◆ Problem details ◆
Every entry that follows should be reproduced exactly.

╭─ Data to use

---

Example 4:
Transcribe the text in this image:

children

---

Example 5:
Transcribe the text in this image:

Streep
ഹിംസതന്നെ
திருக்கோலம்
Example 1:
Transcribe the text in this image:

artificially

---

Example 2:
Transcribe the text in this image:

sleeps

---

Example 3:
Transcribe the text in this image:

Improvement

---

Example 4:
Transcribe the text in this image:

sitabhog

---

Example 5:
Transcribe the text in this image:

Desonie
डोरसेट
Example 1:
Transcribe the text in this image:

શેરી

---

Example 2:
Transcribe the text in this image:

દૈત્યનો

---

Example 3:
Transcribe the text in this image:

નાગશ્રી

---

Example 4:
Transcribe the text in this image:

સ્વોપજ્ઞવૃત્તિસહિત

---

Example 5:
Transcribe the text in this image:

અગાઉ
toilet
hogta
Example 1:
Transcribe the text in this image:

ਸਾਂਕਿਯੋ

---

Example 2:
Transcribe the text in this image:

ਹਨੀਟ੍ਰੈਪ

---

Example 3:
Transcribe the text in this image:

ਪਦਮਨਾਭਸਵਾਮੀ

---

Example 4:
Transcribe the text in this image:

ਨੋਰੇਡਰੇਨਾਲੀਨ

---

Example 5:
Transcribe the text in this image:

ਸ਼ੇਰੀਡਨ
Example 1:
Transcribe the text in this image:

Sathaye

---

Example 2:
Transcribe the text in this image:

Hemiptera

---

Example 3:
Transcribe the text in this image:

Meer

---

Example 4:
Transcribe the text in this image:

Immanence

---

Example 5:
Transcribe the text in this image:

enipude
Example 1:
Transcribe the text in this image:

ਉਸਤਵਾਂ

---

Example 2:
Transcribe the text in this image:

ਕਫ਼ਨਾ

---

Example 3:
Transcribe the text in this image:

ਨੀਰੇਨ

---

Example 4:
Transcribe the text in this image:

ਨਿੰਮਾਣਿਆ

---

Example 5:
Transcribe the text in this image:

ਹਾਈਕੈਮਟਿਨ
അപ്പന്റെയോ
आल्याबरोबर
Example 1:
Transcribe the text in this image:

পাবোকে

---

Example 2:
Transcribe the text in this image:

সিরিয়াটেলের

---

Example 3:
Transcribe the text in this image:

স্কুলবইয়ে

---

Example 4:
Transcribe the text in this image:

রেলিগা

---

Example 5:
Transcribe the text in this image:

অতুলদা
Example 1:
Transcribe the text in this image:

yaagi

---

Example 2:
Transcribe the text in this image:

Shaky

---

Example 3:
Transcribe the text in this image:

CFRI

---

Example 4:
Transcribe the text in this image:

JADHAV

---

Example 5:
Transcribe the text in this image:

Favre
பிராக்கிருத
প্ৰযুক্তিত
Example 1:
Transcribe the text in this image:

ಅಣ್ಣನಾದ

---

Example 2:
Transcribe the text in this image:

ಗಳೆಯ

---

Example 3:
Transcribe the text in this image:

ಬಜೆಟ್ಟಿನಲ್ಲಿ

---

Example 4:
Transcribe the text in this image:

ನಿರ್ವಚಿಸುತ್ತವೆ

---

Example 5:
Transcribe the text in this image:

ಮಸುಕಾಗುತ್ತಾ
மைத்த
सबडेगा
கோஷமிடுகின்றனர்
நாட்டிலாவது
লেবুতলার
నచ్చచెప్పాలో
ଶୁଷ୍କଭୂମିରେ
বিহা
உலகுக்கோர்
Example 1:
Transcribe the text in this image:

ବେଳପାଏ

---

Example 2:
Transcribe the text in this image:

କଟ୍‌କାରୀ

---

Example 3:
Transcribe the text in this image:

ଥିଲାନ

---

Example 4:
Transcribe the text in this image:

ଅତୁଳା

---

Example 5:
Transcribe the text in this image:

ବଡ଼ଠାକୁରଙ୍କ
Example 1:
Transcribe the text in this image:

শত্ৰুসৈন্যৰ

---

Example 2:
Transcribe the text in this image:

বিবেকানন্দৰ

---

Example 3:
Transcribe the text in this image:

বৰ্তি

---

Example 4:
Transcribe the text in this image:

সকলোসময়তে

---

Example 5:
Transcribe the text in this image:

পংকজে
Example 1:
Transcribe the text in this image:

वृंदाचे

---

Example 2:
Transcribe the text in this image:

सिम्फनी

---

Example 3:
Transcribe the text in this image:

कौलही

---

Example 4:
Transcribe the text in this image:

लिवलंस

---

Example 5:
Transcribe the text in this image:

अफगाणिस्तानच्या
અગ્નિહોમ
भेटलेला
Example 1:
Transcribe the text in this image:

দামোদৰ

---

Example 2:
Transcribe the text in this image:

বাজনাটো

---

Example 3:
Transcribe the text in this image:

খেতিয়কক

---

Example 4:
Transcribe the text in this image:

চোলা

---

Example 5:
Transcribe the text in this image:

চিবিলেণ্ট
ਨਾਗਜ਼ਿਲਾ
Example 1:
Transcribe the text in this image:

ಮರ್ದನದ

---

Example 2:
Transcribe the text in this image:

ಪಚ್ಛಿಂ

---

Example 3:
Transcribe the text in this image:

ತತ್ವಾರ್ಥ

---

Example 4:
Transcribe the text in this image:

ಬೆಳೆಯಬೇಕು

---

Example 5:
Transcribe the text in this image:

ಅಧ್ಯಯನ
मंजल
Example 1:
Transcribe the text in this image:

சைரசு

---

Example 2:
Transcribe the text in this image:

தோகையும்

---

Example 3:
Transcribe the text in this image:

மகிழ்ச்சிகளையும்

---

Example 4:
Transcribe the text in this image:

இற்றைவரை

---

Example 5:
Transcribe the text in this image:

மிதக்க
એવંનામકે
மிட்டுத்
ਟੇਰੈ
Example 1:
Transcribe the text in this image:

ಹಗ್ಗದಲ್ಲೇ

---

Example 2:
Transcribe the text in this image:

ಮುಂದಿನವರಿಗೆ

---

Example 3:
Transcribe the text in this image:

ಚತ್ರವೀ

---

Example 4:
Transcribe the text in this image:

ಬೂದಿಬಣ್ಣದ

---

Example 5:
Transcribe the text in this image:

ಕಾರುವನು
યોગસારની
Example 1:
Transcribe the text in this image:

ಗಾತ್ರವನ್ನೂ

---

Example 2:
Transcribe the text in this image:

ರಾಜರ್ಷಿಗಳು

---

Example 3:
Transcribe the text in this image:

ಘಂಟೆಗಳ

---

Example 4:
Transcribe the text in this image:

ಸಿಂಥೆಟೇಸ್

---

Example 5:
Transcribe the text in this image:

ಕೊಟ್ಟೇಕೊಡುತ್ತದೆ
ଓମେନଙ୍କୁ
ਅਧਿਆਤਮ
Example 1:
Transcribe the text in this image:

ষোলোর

╰─

◆ Written reply ◆
---

Example 4:
Transcribe the text in this image:

children

---

Example 5:
Transcribe the text in this image:

Streep
ഹിംസതന്നെ
திருக்கோலம்
Example 1:
Transcribe the text in this image:

artificially

---

Example 2:
Transcribe the text in this image:

sleeps

---

Example 3:
Transcribe the text in this image:

Improvement

---

Example 4:
Transcribe the text in this image:

sitabhog

---

Example 5:
Transcribe the text in this image:

Desonie
डोरसेट
Example 1:
Transcribe the text in this image:

શેરી

---

Example 2:
Transcribe the text in this image:

દૈત્યનો

---

Example 3:
Transcribe the text in this image:

નાગશ્રી

---

Example 4:
Transcribe the text in this image:

સ્વોપજ્ઞવૃત્તિસહિત

---

Example 5:
Transcribe the text in this image:

અગાઉ
toilet
hogta
Example 1:
Transcribe the text in this image:

ਸਾਂਕਿਯੋ

---

Example 2:
Transcribe the text in this image:

ਹਨੀਟ੍ਰੈਪ

---

Example 3:
Transcribe the text in this image:

ਪਦਮਨਾਭਸਵਾਮੀ

---

Example 4:
Transcribe the text in this image:

ਨੋਰੇਡਰੇਨਾਲੀਨ

---

Example 5:
Transcribe the text in this image:

ਸ਼ੇਰੀਡਨ
Example 1:
Transcribe the text in this image:

Sathaye

---

Example 2:
Transcribe the text in this image:

Hemiptera

---

Example 3:
Transcribe the text in this image:

Meer

---

Example 4:
Transcribe the text in this image:

Immanence

---

Example 5:
Transcribe the text in this image:

enipude
Example 1:
Transcribe the text in this image:

ਉਸਤਵਾਂ

---

Example 2:
Transcribe the text in this image:

ਕਫ਼ਨਾ

---

Example 3:
Transcribe the text in this image:

ਨੀਰੇਨ

---

Example 4:
Transcribe the text in this image:

ਨਿੰਮਾਣਿਆ

---

Example 5:
Transcribe the text in this image:

ਹਾਈਕੈਮਟਿਨ
അപ്പന്റെയോ
आल्याबरोबर
Example 1:
Transcribe the text in this image:

পাবোকে

---

Example 2:
Transcribe the text in this image:

সিরিয়াটেলের

---

Example 3:
Transcribe the text in this image:

স্কুলবইয়ে

---

Example 4:
Transcribe the text in this image:

রেলিগা

---

Example 5:
Transcribe the text in this image:

অতুলদা
Example 1:
Transcribe the text in this image:

yaagi

---

Example 2:
Transcribe the text in this image:

Shaky

---

Example 3:
Transcribe the text in this image:

CFRI

---

Example 4:
Transcribe the text in this image:

JADHAV

---

Example 5:
Transcribe the text in this image:

Favre
பிராக்கிருத
প্ৰযুক্তিত
Example 1:
Transcribe the text in this image:

ಅಣ್ಣನಾದ

---

Example 2:
Transcribe the text in this image:

ಗಳೆಯ

---

Example 3:
Transcribe the text in this image:

ಬಜೆಟ್ಟಿನಲ್ಲಿ

---

Example 4:
Transcribe the text in this image:

ನಿರ್ವಚಿಸುತ್ತವೆ

---

Example 5:
Transcribe the text in this image:

ಮಸುಕಾಗುತ್ತಾ
மைத்த
सबडेगा
கோஷமிடுகின்றனர்
நாட்டிலாவது
লেবুতলার
నచ్చచెప్పాలో
ଶୁଷ୍କଭୂମିରେ
বিহা
உலகுக்கோர்
Example 1:
Transcribe the text in this image:

ବେଳପାଏ

---

Example 2:
Transcribe the text in this image:

କଟ୍‌କାରୀ

---

Example 3:
Transcribe the text in this image:

ଥିଲାନ

---

Example 4:
Transcribe the text in this image:

ଅତୁଳା

---

Example 5:
Transcribe the text in this image:

ବଡ଼ଠାକୁରଙ୍କ
Example 1:
Transcribe the text in this image:

শত্ৰুসৈন্যৰ

---

Example 2:
Transcribe the text in this image:

বিবেকানন্দৰ

---

Example 3:
Transcribe the text in this image:

বৰ্তি

---

Example 4:
Transcribe the text in this image:

সকলোসময়তে

---

Example 5:
Transcribe the text in this image:

পংকজে
Example 1:
Transcribe the text in this image:

वृंदाचे

---

Example 2:
Transcribe the text in this image:

सिम्फनी

---

Example 3:
Transcribe the text in this image:

कौलही

---

Example 4:
Transcribe the text in this image:

लिवलंस

---

Example 5:
Transcribe the text in this image:

अफगाणिस्तानच्या
અગ્નિહોમ
भेटलेला
Example 1:
Transcribe the text in this image:

দামোদৰ

---

Example 2:
Transcribe the text in this image:

বাজনাটো

---

Example 3:
Transcribe the text in this image:

খেতিয়কক

---

Example 4:
Transcribe the text in this image:

চোলা

---

Example 5:
Transcribe the text in this image:

চিবিলেণ্ট
ਨਾਗਜ਼ਿਲਾ
Example 1:
Transcribe the text in this image:

ಮರ್ದನದ

---

Example 2:
Transcribe the text in this image:

ಪಚ್ಛಿಂ

---

Example 3:
Transcribe the text in this image:

ತತ್ವಾರ್ಥ

---

Example 4:
Transcribe the text in this image:

ಬೆಳೆಯಬೇಕು

---

Example 5:
Transcribe the text in this image:

ಅಧ್ಯಯನ
मंजल
Example 1:
Transcribe the text in this image:

சைரசு

---

Example 2:
Transcribe the text in this image:

தோகையும்

---

Example 3:
Transcribe the text in this image:

மகிழ்ச்சிகளையும்

---

Example 4:
Transcribe the text in this image:

இற்றைவரை

---

Example 5:
Transcribe the text in this image:

மிதக்க
એવંનામકે
மிட்டுத்
ਟੇਰੈ
Example 1:
Transcribe the text in this image:

ಹಗ್ಗದಲ್ಲೇ

---

Example 2:
Transcribe the text in this image:

ಮುಂದಿನವರಿಗೆ

---

Example 3:
Transcribe the text in this image:

ಚತ್ರವೀ

---

Example 4:
Transcribe the text in this image:

ಬೂದಿಬಣ್ಣದ

---

Example 5:
Transcribe the text in this image:

ಕಾರುವನು
યોગસારની
Example 1:
Transcribe the text in this image:

ಗಾತ್ರವನ್ನೂ

---

Example 2:
Transcribe the text in this image:

ರಾಜರ್ಷಿಗಳು

---

Example 3:
Transcribe the text in this image:

ಘಂಟೆಗಳ

---

Example 4:
Transcribe the text in this image:

ಸಿಂಥೆಟೇಸ್

---

Example 5:
Transcribe the text in this image:

ಕೊಟ್ಟೇಕೊಡುತ್ತದೆ
ଓମେନଙ୍କୁ
ਅਧਿਆਤਮ
Example 1:
Transcribe the text in this image:

ষোলোর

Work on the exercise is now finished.